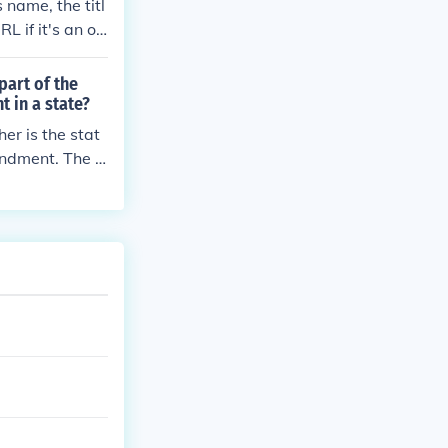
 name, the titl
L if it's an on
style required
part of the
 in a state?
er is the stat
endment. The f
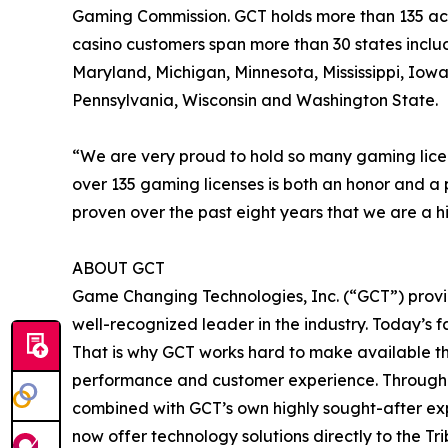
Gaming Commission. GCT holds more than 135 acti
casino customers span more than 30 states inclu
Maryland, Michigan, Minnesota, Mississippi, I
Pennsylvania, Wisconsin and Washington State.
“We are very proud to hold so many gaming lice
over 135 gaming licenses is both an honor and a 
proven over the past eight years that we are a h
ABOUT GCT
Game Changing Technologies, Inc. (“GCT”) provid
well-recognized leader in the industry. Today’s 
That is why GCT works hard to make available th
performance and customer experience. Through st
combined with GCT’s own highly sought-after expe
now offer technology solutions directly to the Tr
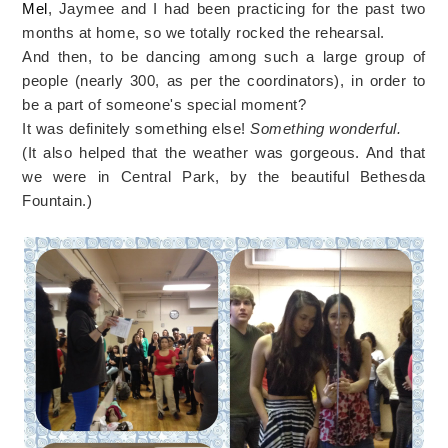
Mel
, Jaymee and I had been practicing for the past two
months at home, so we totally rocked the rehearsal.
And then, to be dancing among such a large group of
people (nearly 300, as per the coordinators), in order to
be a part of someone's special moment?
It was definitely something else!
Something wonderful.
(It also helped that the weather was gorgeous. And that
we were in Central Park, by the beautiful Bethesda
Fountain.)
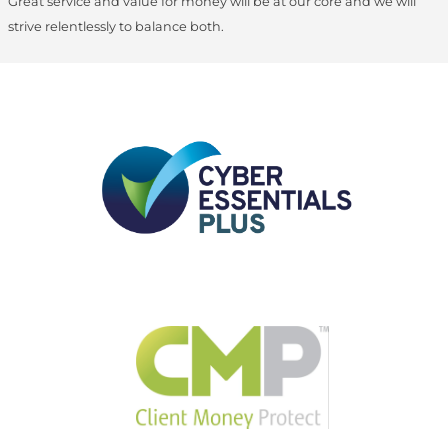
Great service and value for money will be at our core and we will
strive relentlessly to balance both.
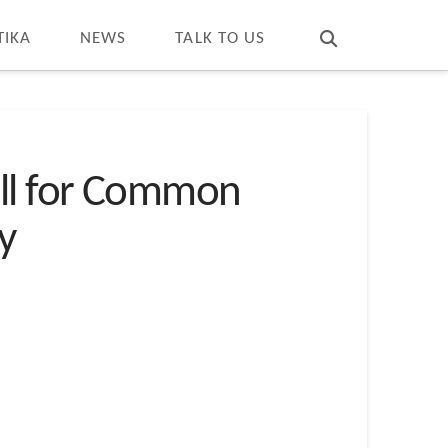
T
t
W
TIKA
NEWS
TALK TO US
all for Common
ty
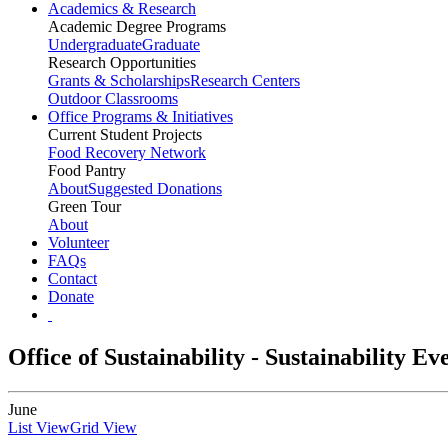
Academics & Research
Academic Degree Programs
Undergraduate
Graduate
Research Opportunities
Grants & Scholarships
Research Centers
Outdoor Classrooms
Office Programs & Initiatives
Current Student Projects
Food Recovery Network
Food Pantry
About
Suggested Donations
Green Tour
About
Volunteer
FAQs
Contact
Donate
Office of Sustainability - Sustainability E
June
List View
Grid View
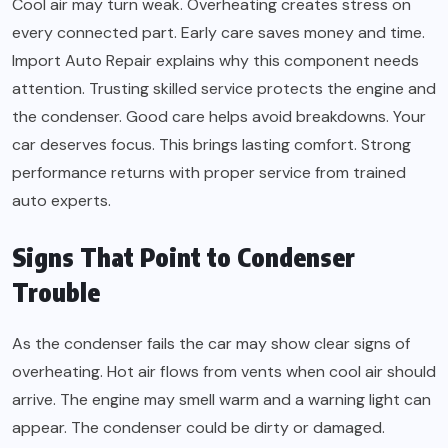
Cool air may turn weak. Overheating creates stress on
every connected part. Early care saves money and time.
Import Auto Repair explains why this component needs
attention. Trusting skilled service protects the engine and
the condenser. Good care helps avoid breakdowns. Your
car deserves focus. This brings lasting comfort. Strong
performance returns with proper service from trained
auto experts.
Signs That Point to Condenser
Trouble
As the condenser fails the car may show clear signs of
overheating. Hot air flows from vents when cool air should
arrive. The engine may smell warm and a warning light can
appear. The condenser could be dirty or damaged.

DIRECTIVE: In the records above, copy exactly everything from the line that has "we were in Central" down to the line that has "Research Centers", both ends included, and leave out the pictures.

TASK RESPONSE:
we were in Central Park, by the beautiful Bethesda
Fountain.)
Great service and value for money will be at our core and we will
strive relentlessly to balance both.
T
t
W
TIKA
NEWS
TALK TO US
all for Common
ty
Academics & Research
Academic Degree Programs
Undergraduate
Graduate
Research Opportunities
Grants & Scholarships
Research Centers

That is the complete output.